Today's Date: Monday, December 01, 2008
Ballard's Babies: Continued
Bullet Arrow October 2, 2007
Page 2 of 2

In May, New York-based fuel-cell developer Plug Power Inc. acquired General Hydrogen for $10 million. Plug Power had scooped up another Ballard Baby two months earlier, spending $45 million for Cellex Power Products Inc., a competitor and neighbor to General Hydrogen. Both Richmond, British Columbia, startups proved there was a business case for forklifts powered by fuel cells, which they demonstrated could outperform that longtime industry standard - lead-acid batteries.

"Given Ballard hasn't quite commercialized its products, you look for other things that did emerge from it, and this has been one of those wonderful side benefits," says Mossadiq Umedaly, a former chief financial officer of Ballard who spent eight years with the company.

Umedaly went on in 1999 to become CEO of a little-known power electronics company called Xantrex, which at the time had less than $10 million in revenues. He raised more than $100 million, led acquisitions and eventually guided Xantrex through a successful initial public offering. Now a profitable company pulling in more than $200 million a year in revenues, Xantrex is also considered a leading supplier of power electronics to the fast-growing renewable energy sector, including fuel cells.

"What ties us all together is that Ballard was such a unique experience," says Kirk Washington, a co-founder with Vancouver-based venture capital firm Yaletown Venture Partners who worked alongside Umedaly at Ballard. "We dealt with the oil and gas industry, the automotive industry, the electric utility industry … What's common are the problems these industries are trying to solve."

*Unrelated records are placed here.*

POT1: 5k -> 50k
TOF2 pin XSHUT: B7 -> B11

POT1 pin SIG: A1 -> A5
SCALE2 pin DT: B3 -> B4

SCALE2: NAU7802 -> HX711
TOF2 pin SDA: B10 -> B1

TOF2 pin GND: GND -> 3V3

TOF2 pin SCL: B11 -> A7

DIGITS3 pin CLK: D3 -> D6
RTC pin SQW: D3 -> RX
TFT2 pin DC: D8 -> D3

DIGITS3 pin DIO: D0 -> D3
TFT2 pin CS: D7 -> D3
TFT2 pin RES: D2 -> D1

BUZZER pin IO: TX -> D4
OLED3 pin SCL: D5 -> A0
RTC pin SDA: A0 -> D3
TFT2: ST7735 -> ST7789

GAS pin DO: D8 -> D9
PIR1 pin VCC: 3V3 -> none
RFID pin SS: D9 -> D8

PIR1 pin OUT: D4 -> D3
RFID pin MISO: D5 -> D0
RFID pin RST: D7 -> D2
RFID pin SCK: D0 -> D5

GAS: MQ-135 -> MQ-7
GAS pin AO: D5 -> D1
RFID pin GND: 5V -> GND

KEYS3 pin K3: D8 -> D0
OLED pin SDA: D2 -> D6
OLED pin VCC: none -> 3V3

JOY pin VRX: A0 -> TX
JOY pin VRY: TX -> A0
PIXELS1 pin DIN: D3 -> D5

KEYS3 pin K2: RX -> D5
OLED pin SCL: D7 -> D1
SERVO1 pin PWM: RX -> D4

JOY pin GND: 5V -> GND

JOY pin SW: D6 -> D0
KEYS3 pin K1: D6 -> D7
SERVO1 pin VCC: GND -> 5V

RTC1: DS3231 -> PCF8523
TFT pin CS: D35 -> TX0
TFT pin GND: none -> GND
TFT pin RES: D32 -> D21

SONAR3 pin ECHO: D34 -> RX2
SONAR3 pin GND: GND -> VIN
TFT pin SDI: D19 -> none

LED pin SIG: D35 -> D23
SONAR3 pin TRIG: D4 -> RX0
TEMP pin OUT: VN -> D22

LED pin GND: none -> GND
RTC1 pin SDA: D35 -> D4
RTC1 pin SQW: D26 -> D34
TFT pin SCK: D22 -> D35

Ballard helped Washington and others not only understand the problems, but also realize that Ballard's focus on proton-exchange membrane fuel cells wasn't necessarily the solution - at least not at the time. "We got a unique perspective on what will fly, what will succeed and what may not. Obviously, Ballard was a little bit ahead of its time in that regard."

One of Yaletown's investments, founded by former employees of Ballard, is three-year-old NxtGEN Emission Controls. But, unlike Ballard, the company has stayed clear of fuel cells. It's instead focused on emission controls for diesel-engine systems, a much more immediate market opportunity.

Ex-Ballard-staffed venture capital firms such as Yaletown, Ventures West, and Chrysalix Energy have played a critical supporting role as financial catalysts for the Vancouver technology scene largely spawned from Ballard. It's a scene, a dense hub of fuel-cell innovation, that has been recognized by Ron Pernick and Clint Wilder, authors of The Clean Tech Revolution, as one of the world's Top 10 clean-technology clusters.

"Ballard has gone through a number of expansions and contractions over the years, and any company that goes through that inevitably conceives a number of startups," says Mike Walkinshaw, managing director with Chrysalix Energy, which has put money behind two Ballard babies - Angstrom Power Inc. and fuel-cell membrane developer PolyFuel Inc.

Walkinshaw spent five years at Ballard, at one point as manager of product strategy, before joining Chrysalix in 2002. Ties run deep between the two firms. Chrysalix co-founder Michael Brown made the first venture investment in Ballard back in 1987 while at his former firm, Ventures West. He remained on Ballard's board for just over a decade, helping guide the company through its formative years.

"Chrysalix's relationship with Ballard gives us special access to people, and that gives us a key advantage over our fellow venture capitalists," explains Walkinshaw. The same goes for Venture West, which has played a role in financing Cellex Power, Angstrom Power and gas-purification developer QuestAir Technologies Inc. - all of them shaped by their alma mater, Ballard.

One investment shared by both Chrysalix and Ventures West is PolyFuel, a Mountain View, Calif.,-based maker of advanced membranes for micro fuel cells. Three of PolyFuel's executives are former Ballard people, including CEO and president Jim Balcom.

"We've done well," says Balcom, who also spent a year at Chrysalix before joining PolyFuel. The company raised $50 million through four rounds of financing before listing on the AIM, an international market for small companies that's part of the London Stock Exchange. PolyFuel has more than $15 million in the bank, enough to last until micro fuel cells are launched commercially around 2008 or 2009.

Balcom expects more siblings to come out of Ballard. "I wouldn't be surprised," he says. "I think there's still more development going on and going to be going on until this industry really gets on its feet."

It won't, however, be an easy ride. Companies still focused on fuel-cell technology are tackling a market where overall revenues, while growing, have yet to result in profits for individual players. Standards remain uncertain, skepticism still looms strong and new technologies, such as advancements in battery systems, continue to emerge that threaten the technical edges that fuel cells may claim today.

Whatever the future holds, Ballard's impact on the past will continue to be felt, says Washington. "Ballard always, in my mind, will hold the position as one of the real pioneers that showed investors there was money to be made in this stuff before it was called cleantech.

"It's very much part of the Northwest story, and it helped put the region on the map, globally."